◆ Dataset entries:

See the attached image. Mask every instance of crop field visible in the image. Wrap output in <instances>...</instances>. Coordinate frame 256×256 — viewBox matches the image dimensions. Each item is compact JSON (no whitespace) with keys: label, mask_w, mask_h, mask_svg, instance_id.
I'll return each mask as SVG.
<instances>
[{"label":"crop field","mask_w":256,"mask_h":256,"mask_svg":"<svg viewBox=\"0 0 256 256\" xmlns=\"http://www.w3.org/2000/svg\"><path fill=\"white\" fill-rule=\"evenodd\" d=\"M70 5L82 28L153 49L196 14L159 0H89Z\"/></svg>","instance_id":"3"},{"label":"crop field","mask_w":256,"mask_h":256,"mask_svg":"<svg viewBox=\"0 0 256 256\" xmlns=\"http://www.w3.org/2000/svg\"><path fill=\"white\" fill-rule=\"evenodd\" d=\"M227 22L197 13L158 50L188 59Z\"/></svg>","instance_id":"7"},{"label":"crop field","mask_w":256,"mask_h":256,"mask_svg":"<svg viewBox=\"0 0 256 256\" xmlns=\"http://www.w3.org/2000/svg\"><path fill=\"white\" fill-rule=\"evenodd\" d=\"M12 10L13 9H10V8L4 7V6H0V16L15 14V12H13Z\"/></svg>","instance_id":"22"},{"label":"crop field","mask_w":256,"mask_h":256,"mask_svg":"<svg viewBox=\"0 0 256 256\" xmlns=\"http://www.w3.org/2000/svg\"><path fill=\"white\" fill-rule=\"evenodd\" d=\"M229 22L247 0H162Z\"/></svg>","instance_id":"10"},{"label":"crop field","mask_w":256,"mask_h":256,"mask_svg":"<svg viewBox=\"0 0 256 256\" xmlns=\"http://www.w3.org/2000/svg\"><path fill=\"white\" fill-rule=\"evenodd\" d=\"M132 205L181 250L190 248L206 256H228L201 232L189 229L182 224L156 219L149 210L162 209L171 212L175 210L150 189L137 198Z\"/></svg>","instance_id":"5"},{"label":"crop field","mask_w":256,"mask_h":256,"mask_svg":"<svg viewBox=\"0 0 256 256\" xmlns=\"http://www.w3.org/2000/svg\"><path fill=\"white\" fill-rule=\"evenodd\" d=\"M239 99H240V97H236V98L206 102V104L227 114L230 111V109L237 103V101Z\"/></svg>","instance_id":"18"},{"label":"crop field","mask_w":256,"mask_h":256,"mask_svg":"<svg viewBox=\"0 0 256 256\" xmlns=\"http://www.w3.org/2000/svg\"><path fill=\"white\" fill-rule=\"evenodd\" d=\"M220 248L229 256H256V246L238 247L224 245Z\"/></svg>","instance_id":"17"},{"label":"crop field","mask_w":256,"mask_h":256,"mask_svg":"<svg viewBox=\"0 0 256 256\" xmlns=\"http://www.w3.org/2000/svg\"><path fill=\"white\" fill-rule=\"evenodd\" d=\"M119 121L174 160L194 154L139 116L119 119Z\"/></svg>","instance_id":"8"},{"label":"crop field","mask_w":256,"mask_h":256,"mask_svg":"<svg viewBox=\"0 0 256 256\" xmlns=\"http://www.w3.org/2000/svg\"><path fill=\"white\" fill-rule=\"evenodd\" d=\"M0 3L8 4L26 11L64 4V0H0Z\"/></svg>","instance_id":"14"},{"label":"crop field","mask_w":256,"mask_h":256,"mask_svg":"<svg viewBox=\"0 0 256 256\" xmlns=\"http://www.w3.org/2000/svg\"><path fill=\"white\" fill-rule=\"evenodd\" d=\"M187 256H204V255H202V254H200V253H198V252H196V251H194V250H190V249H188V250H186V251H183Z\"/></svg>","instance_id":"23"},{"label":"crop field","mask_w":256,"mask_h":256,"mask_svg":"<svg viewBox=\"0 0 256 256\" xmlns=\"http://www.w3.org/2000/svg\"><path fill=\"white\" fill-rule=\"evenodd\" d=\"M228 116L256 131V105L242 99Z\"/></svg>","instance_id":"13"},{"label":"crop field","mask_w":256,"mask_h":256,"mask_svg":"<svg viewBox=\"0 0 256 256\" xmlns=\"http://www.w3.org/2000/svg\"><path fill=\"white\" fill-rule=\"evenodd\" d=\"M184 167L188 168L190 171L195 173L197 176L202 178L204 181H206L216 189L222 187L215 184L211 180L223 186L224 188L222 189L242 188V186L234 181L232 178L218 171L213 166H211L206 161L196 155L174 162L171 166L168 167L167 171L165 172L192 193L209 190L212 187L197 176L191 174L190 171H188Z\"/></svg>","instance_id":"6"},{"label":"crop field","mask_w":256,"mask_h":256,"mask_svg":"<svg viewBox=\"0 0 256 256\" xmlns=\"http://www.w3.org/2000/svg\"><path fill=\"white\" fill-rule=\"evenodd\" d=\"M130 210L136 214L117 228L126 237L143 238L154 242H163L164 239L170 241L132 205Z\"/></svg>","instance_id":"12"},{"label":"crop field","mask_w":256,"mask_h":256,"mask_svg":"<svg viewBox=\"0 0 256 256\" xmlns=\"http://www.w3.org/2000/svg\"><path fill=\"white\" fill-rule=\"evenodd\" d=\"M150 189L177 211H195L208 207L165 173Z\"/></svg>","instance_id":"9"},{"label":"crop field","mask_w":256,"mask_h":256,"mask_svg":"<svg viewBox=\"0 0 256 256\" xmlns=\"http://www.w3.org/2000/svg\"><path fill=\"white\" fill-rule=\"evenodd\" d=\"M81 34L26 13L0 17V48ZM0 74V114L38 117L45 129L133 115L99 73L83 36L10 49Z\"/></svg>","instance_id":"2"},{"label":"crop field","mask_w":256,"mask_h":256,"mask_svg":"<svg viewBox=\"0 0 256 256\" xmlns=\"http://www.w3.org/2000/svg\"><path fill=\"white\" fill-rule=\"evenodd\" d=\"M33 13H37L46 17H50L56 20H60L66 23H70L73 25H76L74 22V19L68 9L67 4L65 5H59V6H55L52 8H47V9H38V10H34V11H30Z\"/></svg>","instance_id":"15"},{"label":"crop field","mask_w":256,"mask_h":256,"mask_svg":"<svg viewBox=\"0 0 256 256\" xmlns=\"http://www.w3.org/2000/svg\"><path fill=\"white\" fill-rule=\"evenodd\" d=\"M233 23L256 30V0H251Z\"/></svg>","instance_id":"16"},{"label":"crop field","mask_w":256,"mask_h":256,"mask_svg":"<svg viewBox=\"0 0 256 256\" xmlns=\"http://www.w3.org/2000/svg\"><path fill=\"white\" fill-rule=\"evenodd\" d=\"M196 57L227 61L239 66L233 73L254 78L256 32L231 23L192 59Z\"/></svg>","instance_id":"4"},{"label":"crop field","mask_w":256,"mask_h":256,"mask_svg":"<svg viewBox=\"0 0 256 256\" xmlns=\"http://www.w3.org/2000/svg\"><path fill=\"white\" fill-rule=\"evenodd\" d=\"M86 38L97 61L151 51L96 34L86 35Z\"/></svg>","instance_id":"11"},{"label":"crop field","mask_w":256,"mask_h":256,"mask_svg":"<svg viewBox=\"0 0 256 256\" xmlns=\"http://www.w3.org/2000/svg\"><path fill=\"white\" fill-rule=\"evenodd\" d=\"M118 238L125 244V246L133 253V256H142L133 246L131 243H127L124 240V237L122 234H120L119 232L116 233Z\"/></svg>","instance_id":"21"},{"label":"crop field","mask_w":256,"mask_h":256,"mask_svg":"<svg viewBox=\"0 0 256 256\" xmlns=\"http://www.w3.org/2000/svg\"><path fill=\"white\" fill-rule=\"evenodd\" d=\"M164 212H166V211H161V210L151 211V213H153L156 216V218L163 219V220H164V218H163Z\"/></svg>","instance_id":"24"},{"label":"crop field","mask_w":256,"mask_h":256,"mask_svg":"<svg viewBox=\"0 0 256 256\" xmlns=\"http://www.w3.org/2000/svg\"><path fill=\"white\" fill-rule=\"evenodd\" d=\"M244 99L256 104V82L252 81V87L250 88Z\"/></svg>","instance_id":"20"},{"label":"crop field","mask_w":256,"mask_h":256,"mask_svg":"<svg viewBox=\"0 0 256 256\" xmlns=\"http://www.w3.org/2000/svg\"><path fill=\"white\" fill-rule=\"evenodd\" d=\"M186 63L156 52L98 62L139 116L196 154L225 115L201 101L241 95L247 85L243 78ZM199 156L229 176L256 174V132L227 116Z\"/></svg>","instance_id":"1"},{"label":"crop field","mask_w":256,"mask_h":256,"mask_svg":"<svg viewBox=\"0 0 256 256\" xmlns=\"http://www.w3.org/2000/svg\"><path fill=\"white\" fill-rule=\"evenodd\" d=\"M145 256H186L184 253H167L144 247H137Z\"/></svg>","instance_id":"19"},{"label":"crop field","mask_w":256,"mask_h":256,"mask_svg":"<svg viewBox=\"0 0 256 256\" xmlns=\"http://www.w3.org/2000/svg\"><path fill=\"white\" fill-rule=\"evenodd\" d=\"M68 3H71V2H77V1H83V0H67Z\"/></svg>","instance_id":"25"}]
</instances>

◆ Goal: Determine how many lines of the listing contain the string "instances", and give only that number.

◆ Final answer: 3